ECE Chair, Florian Solzbacher

Patients who suffer from neuromuscular diseases such as locked-in syndrome or muscular dystrophy have difficulty communicating through speech, which negatively impacts their quality of life. The most common speech aids for these disorders can track a patient’s eye movement to spell and read out words, but these signals and spellers are often slow and inconsistent. Researchers have long explored how they can use neural prostheses to translate brain signals into speech yet these efforts have faced numerous technological limitations.   

Electrical and computer engineering chair, Florian Solzbacher will support a team of Duke University researchers on a project to develop and optimize wireless electrode arrays for the use of speech neural prostheses. The team’s goal is to develop a speech prosthetic that allows a patient to imagine speaking, and a computer to produce a voice for them. Previous teams have created similar devices with just 128 individually wired electrodes, but the new project intends to develop an array with thousands of electrodes that are fully implanted and wireless. This would allow for higher performance decoding and support natural language speech that is both faster and more efficient.  

Jonathan Viventi, assistant professor in Duke University’s Department of Biomedical Engineering and the project’s principal investigator, was awarded a $3.8 million R01 grant by the National Institute of Health that will fund the team for five years. According to Viventi, the arrays will be implanted on targeted areas of the brain, then wirelessly communicate with an external component on the patient’s head, like a cochlear implant. The external component would then send the data to a computer where it would translate the signals into speech. The external component would also be rechargeable and wireless.   

Solzbacher’s lab will work with Salt Lake City-based neuroscience company Blackrock Neurotech, of which Solzbacher is cofounder and chairman, throughout the study to ensure that the technology developed can be FDA-approved and commercialized at the end of the project. Solzbacher and his team will conduct extensive benchtop and lifetime testing of the device to ensure it is functional and in compliance with regulatory requirements. His team will identify failure modes, demonstrate the safety and reliability of the device, and generate the necessary documentation for the project, including defining test protocols, processes and more. Their contribution will provide assurance that once the device reaches the marketplace, it will be safe and effective when placed in a human subject.   

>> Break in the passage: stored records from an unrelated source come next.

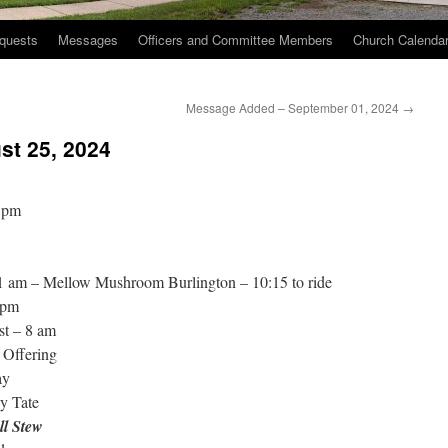
quests
Messages
Officers and Committee Members
Church Calenda
Message Added – September 01, 2024
→
st 25, 2024
 pm
11 am – Mellow Mushroom Burlington – 10:15 to ride
 pm
st – 8 am
 Offering
ay
y Tate
ll Stew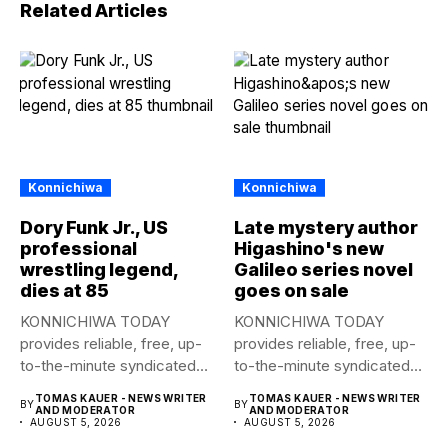
Related Articles
Konnichiwa
Konnichiwa
Dory Funk Jr., US
Late mystery author
professional
Higashino's new
wrestling legend,
Galileo series novel
dies at 85
goes on sale
KONNICHIWA TODAY
KONNICHIWA TODAY
provides reliable, free, up-
provides reliable, free, up-
to-the-minute syndicated
to-the-minute syndicated
news to any media
news to any media
TOMAS KAUER - NEWS WRITER
TOMAS KAUER - NEWS WRITER
BY
BY
publication....
publication....
AND MODERATOR
AND MODERATOR
AUGUST 5, 2026
AUGUST 5, 2026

Blackrock Neurotech will contribute its expertise to the commercialization of the device. The company offers a wide variety of electrode, electronics, implant systems and software solutions for implantable devices and neural interfaces as part of their technology platform. Blackrock is the leader in brain-computer interface technology and is the first to enable a fully locked-in amyotrophic lateral sclerosis (ALS) patient to communicate again using signals directly controlled by their mind. They are the only company with an (FDA cleared) implantable penetrating high channel electrode array that has demonstrated reliable function in several dozen human subjects in sub-chronic and chronic settings with lifetimes exceeding 7 years in vivo in FDA approved IDE studies. The device typically has 100 electrodes and is often used in configurations with multiple electrode assemblies, creating hundreds of channels of access to individual single unit action potential signals that can be used to restore motor and sensory function in people who have lost those due to injury or disease.  

“We are grateful for the partnership with Dr. Viventi and Duke University in our efforts to develop devices that help people who have lost function and so urgently need new solutions,” said Solzbacher. “Further, this new technology platform has the potential to revolutionize how smart implants are designed, manufactured and tested. It fits perfectly into Blackrock’s strategic technology portfolio, which we are building to increase options for future neural interface products that leapfrog existing technologies.”